The Example above demonstrates the use of a hexapod to position the sealing arrangement relative to the wing. There are several alternative ways in which the sealing arrangement may be presented to the aircraft wing, such as the use of a robot, a set of gimbal mounts or a manual handling trolley.

The Example above demonstrates the use of a fixed support or a clamped plate arrangement to retain the sealing arrangement in place. Other arrangements may be used, such as a robot.

The Examples above all relate to the formation of a seal which is formed using a positive gas pressure. Other arrangements for urging a sealing surface into sealing contact with a wing surface may be used. For example, a sealing surface may be associated with a biasing means, operable to urge the sealing surface into sealing engagement with a wing surface. The biasing means may be a spring, for example, which may be “latched” in a retracted position in which the sealing surface is not urged into contact with a wing surface, and then “unlatched” to urge the sealing surface into sealing contact with the wing surface when required.

The Examples above all relate to the use, at any particular place on the wing, of a seal which surrounds the outer surface of a wing. Alternatively or additionally, it may be desirable to form a seal on another surface of the wing (say, the inner surface).
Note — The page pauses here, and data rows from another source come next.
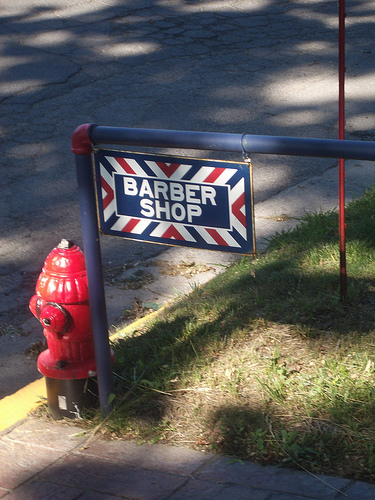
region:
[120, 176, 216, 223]
The words BARBER SHOP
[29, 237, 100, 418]
A red and black fire hydrant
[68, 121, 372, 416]
Navy blue and red pole with a sign hanging off it.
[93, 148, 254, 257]
A barber shop sign hanging.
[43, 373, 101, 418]
Bottom black base of a fire hydrant.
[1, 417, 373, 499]
Gray brick concrete walkway.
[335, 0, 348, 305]
A thin red pole to the right of the barber shop sign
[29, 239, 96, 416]
Red fire hydrant in the grass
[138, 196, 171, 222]
White SH letters in shop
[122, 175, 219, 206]
The word BARBER.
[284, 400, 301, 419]
part of the grass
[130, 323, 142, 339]
edge of a pavement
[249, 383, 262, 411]
part of a lawn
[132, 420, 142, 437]
edge of a lawn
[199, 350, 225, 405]
edge of a lawn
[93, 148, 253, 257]
A sign indicating the presence of a Barber Shop.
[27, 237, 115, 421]
A red fire hydrant near the sidewalk.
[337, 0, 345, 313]
A red pole in a sidewalk.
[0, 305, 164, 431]
The yellow line separating the sidewalk from the pavement.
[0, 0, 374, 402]
The road is at the left of the sidewalk.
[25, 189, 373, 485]
A large amount of grass is in the sidewalk.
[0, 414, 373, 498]
A squared piece of concrete on the sidewalk.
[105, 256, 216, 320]
Some trash is laying on the floor.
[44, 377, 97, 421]
The black part of a fire hydrant.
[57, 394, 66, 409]
A used white sticker on a fire hydrant.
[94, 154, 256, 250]
The sign says "barber shop"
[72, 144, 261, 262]
The sign is red, white and blue.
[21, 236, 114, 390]
This is a fire hydrant.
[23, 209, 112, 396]
The hydrant is red.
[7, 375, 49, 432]
The edge of the curb is yellow.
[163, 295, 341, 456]
The grass is partially brown.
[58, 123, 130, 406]
The pipe is red and blue.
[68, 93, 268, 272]
the sign is hanging from railing.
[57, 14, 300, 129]
This is a street.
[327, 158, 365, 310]
This pole is dark red.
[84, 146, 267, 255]
sign is blue white and red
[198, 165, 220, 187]
the line is red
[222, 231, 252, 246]
the line is blue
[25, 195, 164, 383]
fire hydrant is red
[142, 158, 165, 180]
the background is white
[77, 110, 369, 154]
sign pole is blue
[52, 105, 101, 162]
part of pole is red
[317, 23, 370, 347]
the pole is red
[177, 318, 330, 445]
light shining on grass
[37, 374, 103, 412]
bottom of hydrant is black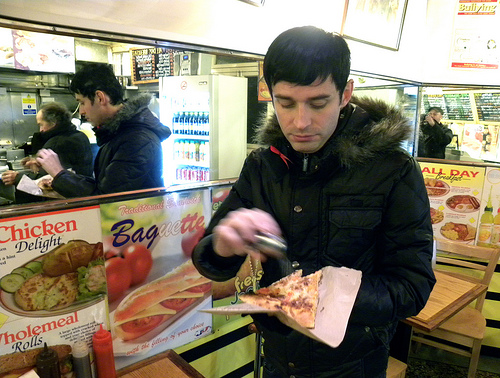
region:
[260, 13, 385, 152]
head of a person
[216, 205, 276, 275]
arm of a person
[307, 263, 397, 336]
arm of a person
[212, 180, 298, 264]
hand of a person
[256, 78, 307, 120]
eye of a person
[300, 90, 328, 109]
eye of a person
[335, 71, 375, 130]
an ear of a person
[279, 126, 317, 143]
mouth of a person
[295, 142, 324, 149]
jaw of a person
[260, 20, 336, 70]
hair of a person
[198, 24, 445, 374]
a man eating a pizza standing up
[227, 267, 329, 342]
a large slice of pizza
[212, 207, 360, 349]
a hand shaking spice onto a pizza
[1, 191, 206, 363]
food advertisements on the wall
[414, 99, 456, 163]
man taking a photo of someone eating pizza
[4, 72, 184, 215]
men eating pieces of pizza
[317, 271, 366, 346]
a brown napkin being held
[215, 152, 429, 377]
a black button up parka jacket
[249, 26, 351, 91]
a man's black hair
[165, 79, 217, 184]
a cooler full of drinks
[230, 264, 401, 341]
Pizza in the mans hand.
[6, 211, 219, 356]
The signs on the wall.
The Examples above all relate to the use of seals which are formed using a positive gas pressure. As indicated above, these are beneficial in that the sealing surface may conform to the geometry of the wing and therefore the geometry of the sealing surface does not have to be precisely defined in relating to the surface it is to seal. However, the method of the present invention does not require such a sealing arrangement. For example, the inflatable seal of FIG. 2 may be replaced by a non-expandable sealing member, the geometry of which has been defined quite precisely to match that of the wing it is to seal. Most of the Examples above relate to the formation of a seal between the inner or outer surface of the wing with a corresponding sealing surface. It may be desirable for the inboard end surfaces of the wing to be brought into sealing engagement with a support, such as that labelled 100 in FIG. 2.

There are many different ways in which leaks could be monitored. For example, leaks may be monitored manually using one or more operators. Alternatively or additionally, one or more static sensors may be used. Alternatively or additionally, one of more automated movable sensors could be used.

Where, in the foregoing description, integers or elements are mentioned which have known, obvious or foreseeable equivalents, then such equivalents are herein incorporated as if individually set forth. Reference should be made to the claims for determining the true scope of the present invention, which should be construed so as to encompass any such equivalents. It will also be appreciated by the reader that integers or features of the invention that are described as preferable, advantageous, convenient or the like are optional and do not limit the scope of the independent claims.